Immagini choc del corpo di Yara E il giudice caccia il pubblico

Il limite all'orrore è una aula di Giustizia deserta.

Scorrono le immagini di ciò che restava di una ragazzina tredicenne, picchiata, accoltellata e uccisa, abbandonata agonizzante in un campo di sterpaglie. Il corpo di Yara Gambirasio, fu ritrovato tre mesi dopo, per caso, a Chignolo d'Isola, pochi chilometri dalla palestra di Brembate da dove era sparita la sera del 26 novembre 2010.

Di fronte allo strazio «congelato» da foto e riprese degli investigatori, ieri la presidente della Corte d'assise di Bergamo, Antonella Bertoja, ha deciso di fare uscire il pubblico dall'aula del processo. Il pulp choc non può essere spettacolo. Massimo Bossetti, l'uomo accusato di aver fatto tanto scempio di quell'adolescente che sognava di volteggiare come una farfalla, scrutava imperturbabile dalla sua gabbia. Lui, che continua a professarsi innocente, che continua a ripetere di non essere l'assassino, non si scuote nemmeno di fronte alla narrazione, cruda, atroce, della consulente della Procura, la professoressa Cristina Cattaneo. «I tagli sul corpo di Yara Gambirasio furono inflitti mentre la ragazza ormai non si muoveva più», spiega ricostruendo quelle, che secondo l'accusa furono le fasi del delitto. «Tagli precisi - spiega il medico legale - fatti mentre Yara era immobile. Inoltre non vi è alcuna ferita da difesa».

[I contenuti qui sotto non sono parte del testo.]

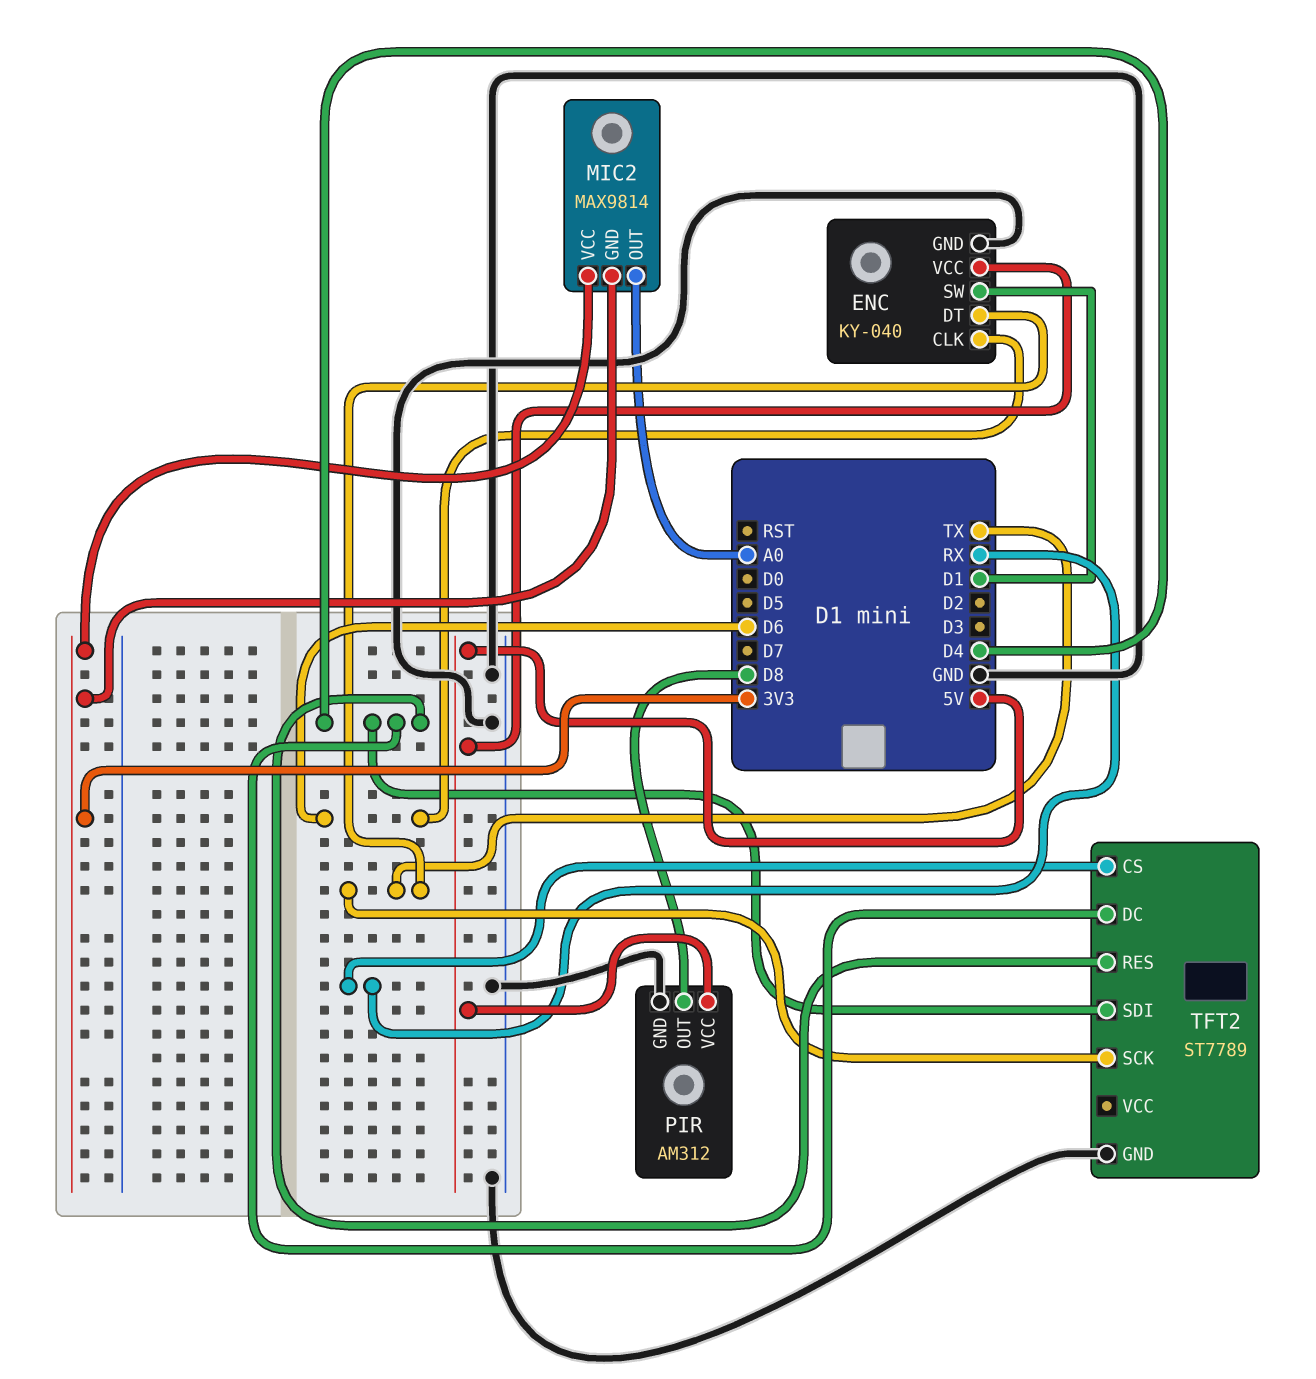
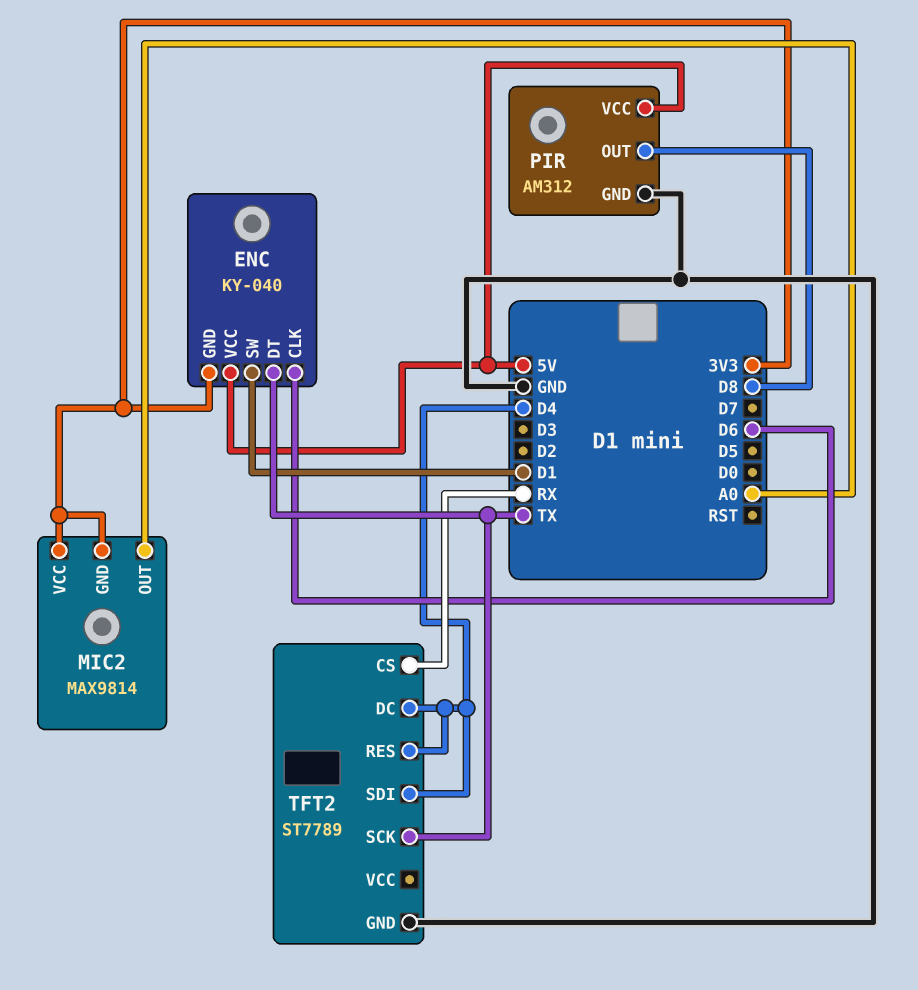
ENC pin GND: GND -> 3V3

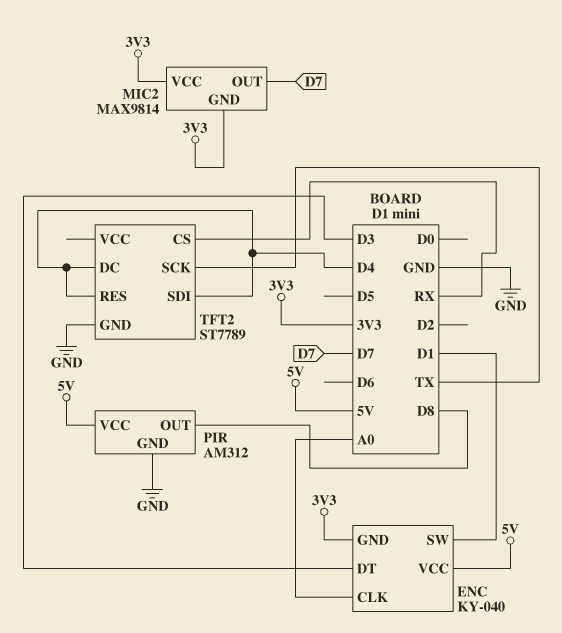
ENC pin CLK: D6 -> A0
ENC pin DT: TX -> D3
MIC2 pin OUT: A0 -> D7

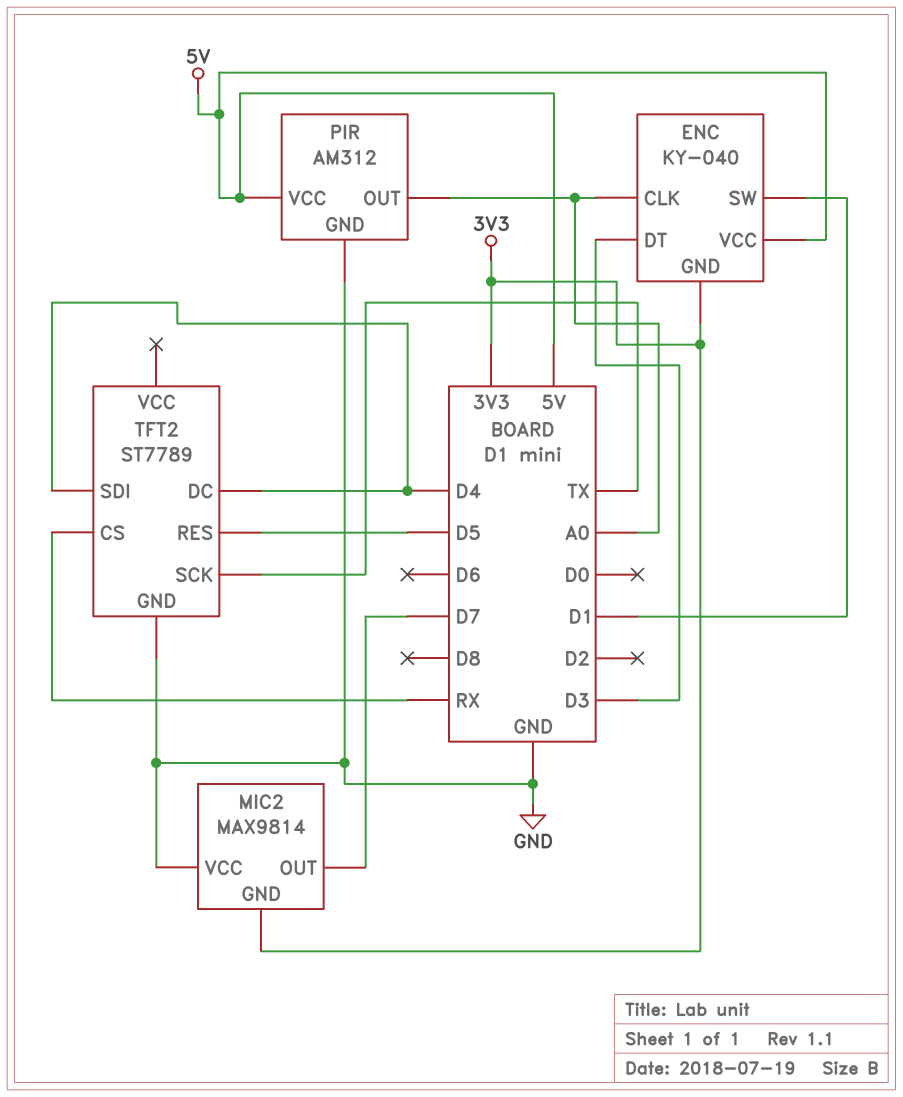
MIC2 pin VCC: 3V3 -> GND
PIR pin OUT: D8 -> A0
TFT2 pin RES: D4 -> D5

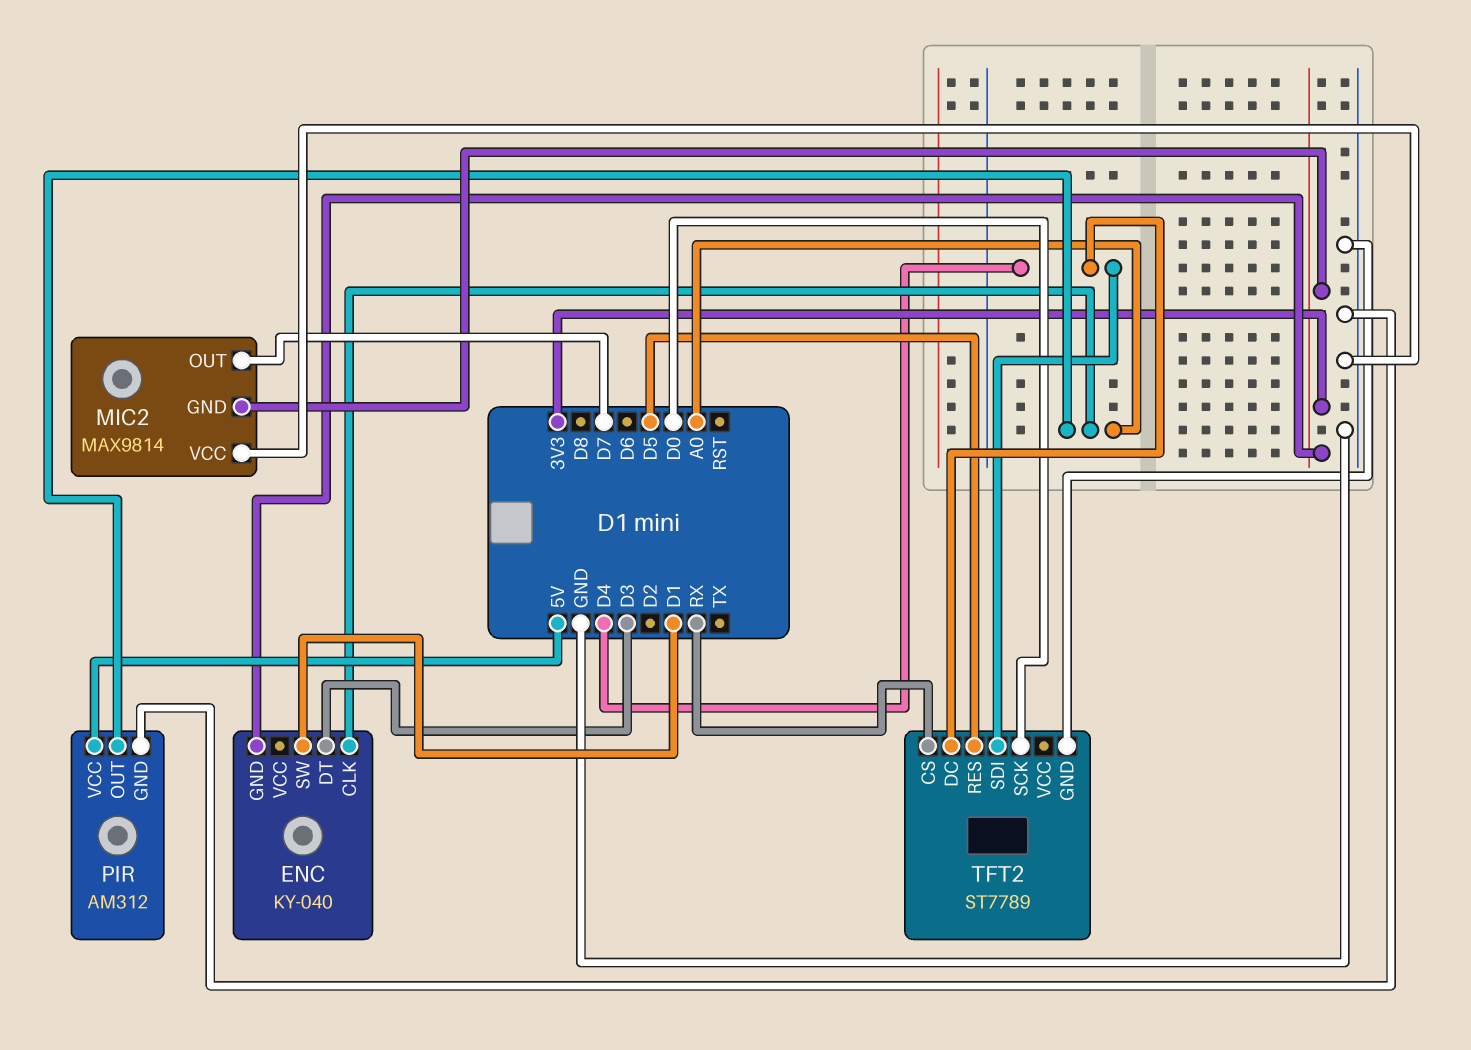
ENC pin VCC: 5V -> none
TFT2 pin SCK: TX -> D0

Nessuno dei colpi inferti, forse con un cutter, si sarebbe, però, rivelato mortale. Il cadavere presentava «tagli anche profondi - precisa l'anatomopatologa - soprattutto alle gambe, ma anche alla gola, che hanno prodotto sanguinamento e dolore ma non tali da causare il decesso. Yara aveva un trauma cranico, ma non sappiamo se fosse in corso un'emorragia cerebrale». Dunque la ragazza morì per alcune concause: le botte in testa, il sangue che dalla bocca le colava in gola, il gelo della notte. La morte, puntualizza l'esperta subentrò «intorno alla mezzanotte, o comunque nelle prime ore del giorno successivo». E il delitto, secondo Cattaneo, si sarebbe consumato proprio in quel prato di Chignolo.

Una ricostruzione, che i legali del muratore di Mapello proveranno a smontare nella prossima udienza.

Secondo la consulente anatomopatologa della difesa di Massimo Bossetti, Dalila Ranalletta, nelle relazioni dei consulenti della Procura, ci sono «solo dubbi» che, in aula, «sono diventate certezze da premesse incerte».

«Nelle centinaia di pagine scritte dalla professoressa Cattaneo - contesta Ranaletta - non compare mai un termine come “è certo”, ”è molto probabile” o “è sicuro”. Sono sempre e solo delle ipotesi».